Xcel Energy spokesman Tom Henley said the company will soon begin offering advanced in-home power management equipment to test homes in Boulder. The few hundred homes anticipated to participate in the pilot study will be given equipment that can regulate some household devices and be controlled and monitored via the Internet.
“Very soon, customers will be able to turn devices on and off” remotely, Henley said.
Xcel is now accepting applications to participate in the test online. For a house to qualify for the project, it must have central air conditioning and a smart meter already installed. The equipment will be installed in qualifying homes within the next two months or so, Henley said.
Eventually, the smart meters, online tools and in-home equipment could be used to help power customers better integrate and store renewable energy, or manage charging programs for plug-in vehicles.
Last fall, the SmartGrid program reached another milestone when Xcel announced it had completed the infrastructure needed to monitor most of Boulder’s electrical grid. Before the new systems, Xcel had to rely on customers calling in about power outages before it could respond.
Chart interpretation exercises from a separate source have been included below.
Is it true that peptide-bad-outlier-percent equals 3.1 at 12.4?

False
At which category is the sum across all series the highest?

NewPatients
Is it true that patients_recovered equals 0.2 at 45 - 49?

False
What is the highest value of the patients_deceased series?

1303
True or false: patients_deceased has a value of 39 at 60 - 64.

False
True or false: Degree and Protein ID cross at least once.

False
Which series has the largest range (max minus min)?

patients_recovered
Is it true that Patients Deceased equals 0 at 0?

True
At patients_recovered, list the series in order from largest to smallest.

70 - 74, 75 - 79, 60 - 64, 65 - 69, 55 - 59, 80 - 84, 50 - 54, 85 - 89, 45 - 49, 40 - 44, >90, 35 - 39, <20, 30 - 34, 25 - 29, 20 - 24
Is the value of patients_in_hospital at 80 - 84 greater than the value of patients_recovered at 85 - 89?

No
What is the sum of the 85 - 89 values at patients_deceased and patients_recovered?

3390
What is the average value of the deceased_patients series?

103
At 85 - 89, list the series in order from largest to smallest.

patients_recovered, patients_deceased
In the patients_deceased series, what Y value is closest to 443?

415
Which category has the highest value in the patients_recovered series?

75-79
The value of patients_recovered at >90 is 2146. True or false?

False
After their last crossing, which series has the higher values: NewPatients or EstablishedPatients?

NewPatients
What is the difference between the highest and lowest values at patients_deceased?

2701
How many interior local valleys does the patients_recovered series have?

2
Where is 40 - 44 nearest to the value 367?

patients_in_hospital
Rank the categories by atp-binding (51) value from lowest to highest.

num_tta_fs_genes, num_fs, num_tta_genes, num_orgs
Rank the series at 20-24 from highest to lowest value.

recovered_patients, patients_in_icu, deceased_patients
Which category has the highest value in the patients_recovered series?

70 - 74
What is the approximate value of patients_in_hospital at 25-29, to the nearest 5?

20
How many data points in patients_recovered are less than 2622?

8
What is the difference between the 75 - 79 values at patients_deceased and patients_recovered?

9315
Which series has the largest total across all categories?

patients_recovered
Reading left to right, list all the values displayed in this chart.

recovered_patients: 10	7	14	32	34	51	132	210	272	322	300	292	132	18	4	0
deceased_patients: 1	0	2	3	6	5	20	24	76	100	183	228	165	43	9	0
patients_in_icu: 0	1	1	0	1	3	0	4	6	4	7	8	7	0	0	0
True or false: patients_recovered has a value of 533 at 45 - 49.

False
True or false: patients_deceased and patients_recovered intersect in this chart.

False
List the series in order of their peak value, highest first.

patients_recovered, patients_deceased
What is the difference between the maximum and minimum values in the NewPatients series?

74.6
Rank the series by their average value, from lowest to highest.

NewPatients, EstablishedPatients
But since the company converted three of Boulder’s four power substations, Xcel says it has avoided four potentially long-term power outages and has had no outages caused by a system failure.
“The system is now being monitored to the point that we can tell how it’s reacting,” Henley said.
While some City Council members have expressed concern about how long the new technology is taking to hit the inside of Boulder homes, Henley said the SmartGrid is something that’s never been attempted before anywhere else in the world — and there are bound to be hiccups.
“This is essentially a monumental task,” Henley said. “Being the first out of the gate is always something that’s the most daunting.”
Henley said Boulder is gradually becoming a “showcase” for smart power technology, a process that’s going to be ongoing for decades.
“I don’t think we’ll ever be done,” Henley said.